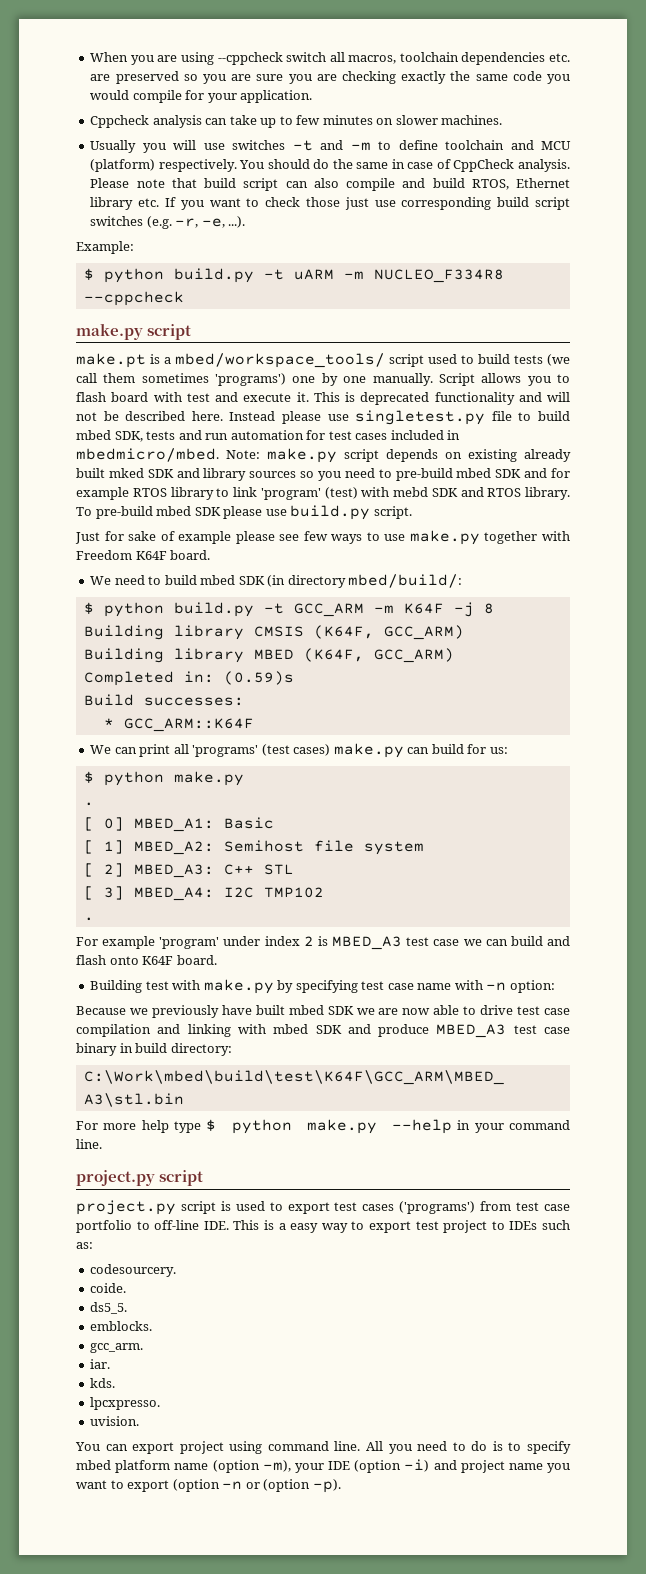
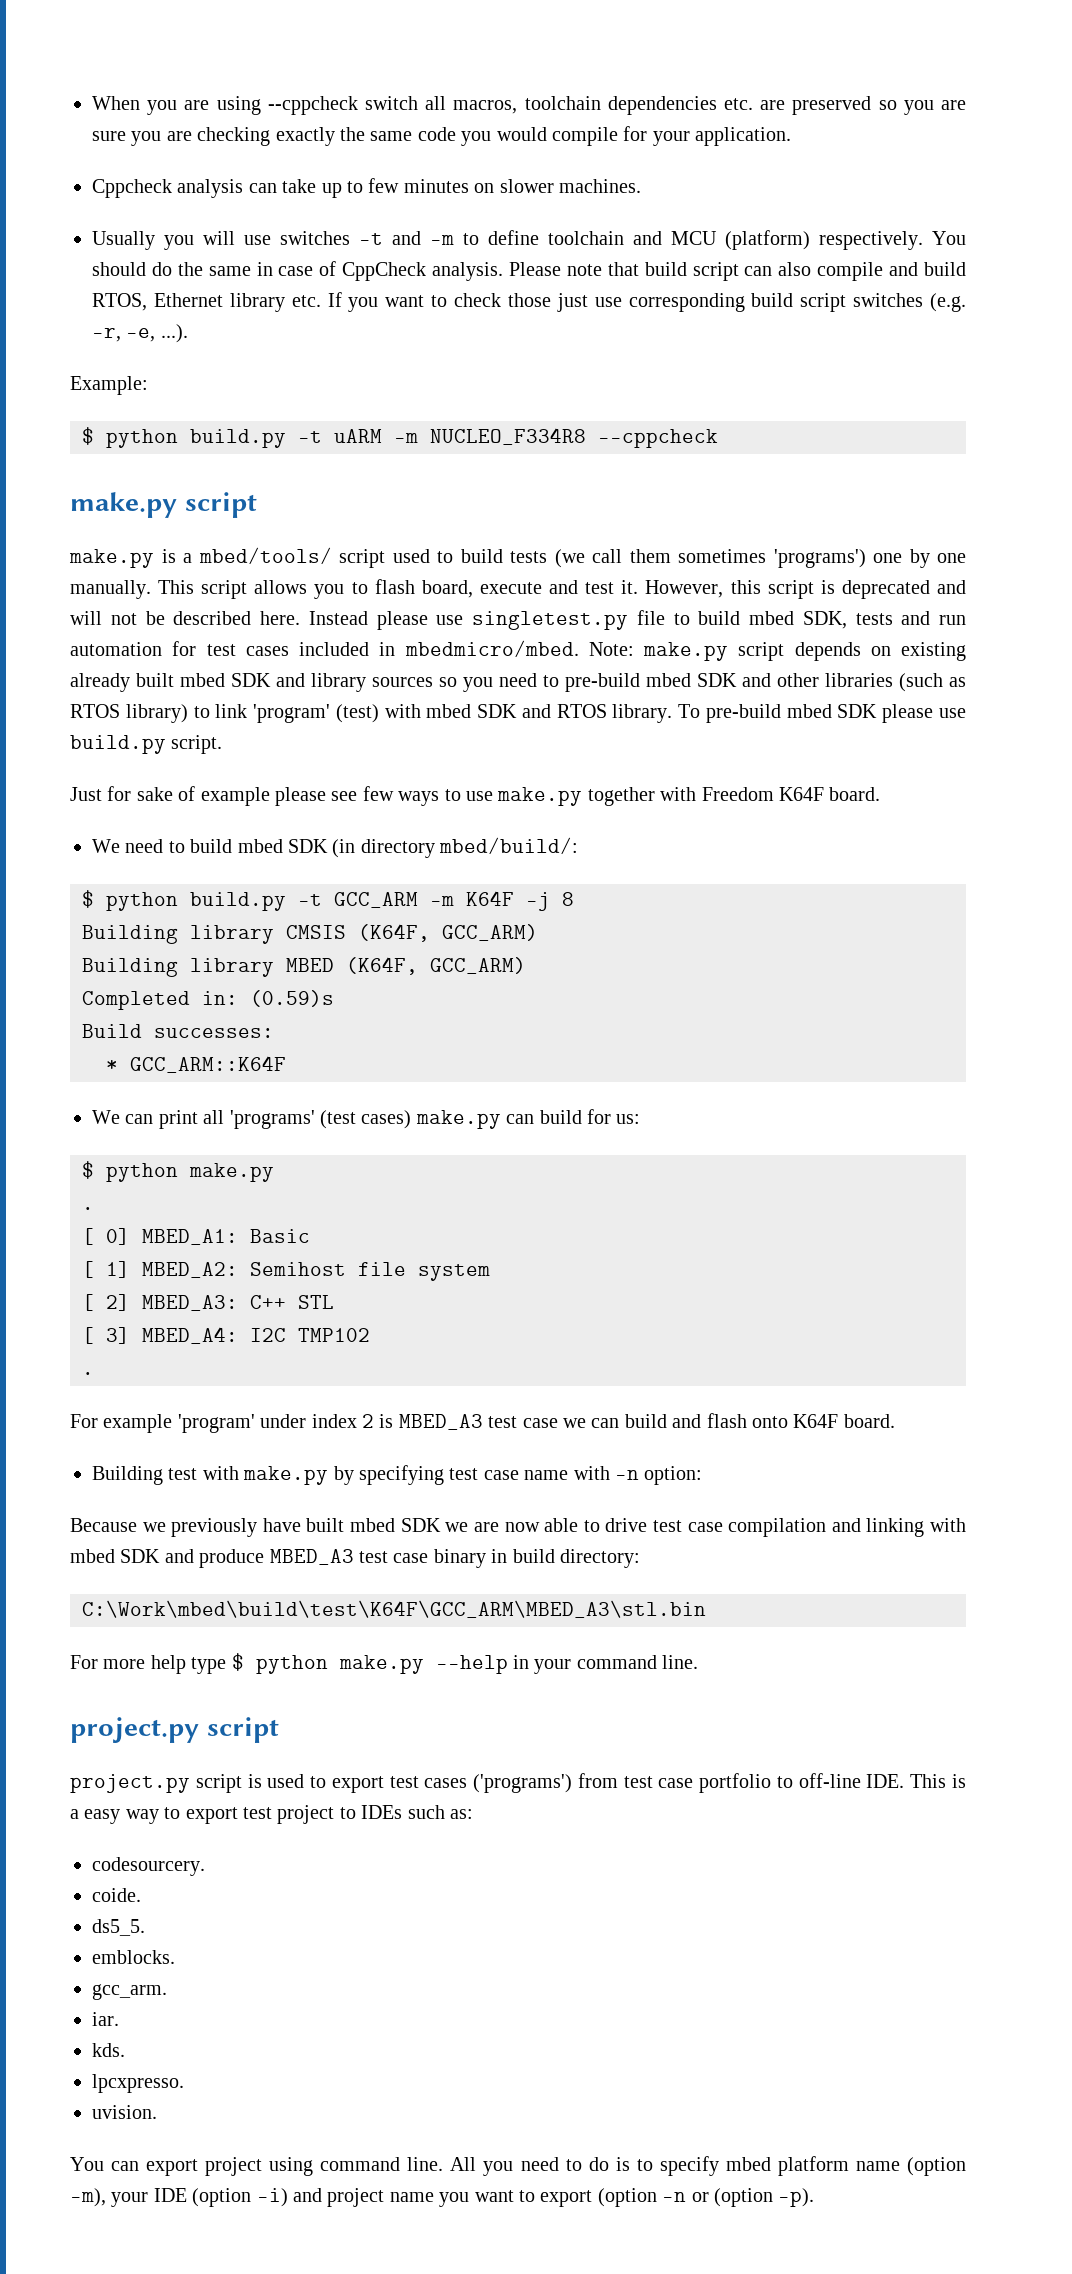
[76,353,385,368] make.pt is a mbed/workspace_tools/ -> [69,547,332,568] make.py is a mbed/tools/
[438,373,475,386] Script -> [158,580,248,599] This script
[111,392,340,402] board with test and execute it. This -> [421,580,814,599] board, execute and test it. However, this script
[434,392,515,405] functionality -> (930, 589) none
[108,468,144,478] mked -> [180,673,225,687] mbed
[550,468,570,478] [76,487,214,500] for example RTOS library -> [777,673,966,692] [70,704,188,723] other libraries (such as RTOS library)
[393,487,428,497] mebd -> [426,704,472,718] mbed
- - - -
What is expected:
What is needed is an exact copy of every entry, with the pictures removed.

Answer section:
[76,353,385,368] make.pt is a mbed/workspace_tools/ -> [69,547,332,568] make.py is a mbed/tools/
[438,373,475,386] Script -> [158,580,248,599] This script
[111,392,340,402] board with test and execute it. This -> [421,580,814,599] board, execute and test it. However, this script
[434,392,515,405] functionality -> (930, 589) none
[108,468,144,478] mked -> [180,673,225,687] mbed
[550,468,570,478] [76,487,214,500] for example RTOS library -> [777,673,966,692] [70,704,188,723] other libraries (such as RTOS library)
[393,487,428,497] mebd -> [426,704,472,718] mbed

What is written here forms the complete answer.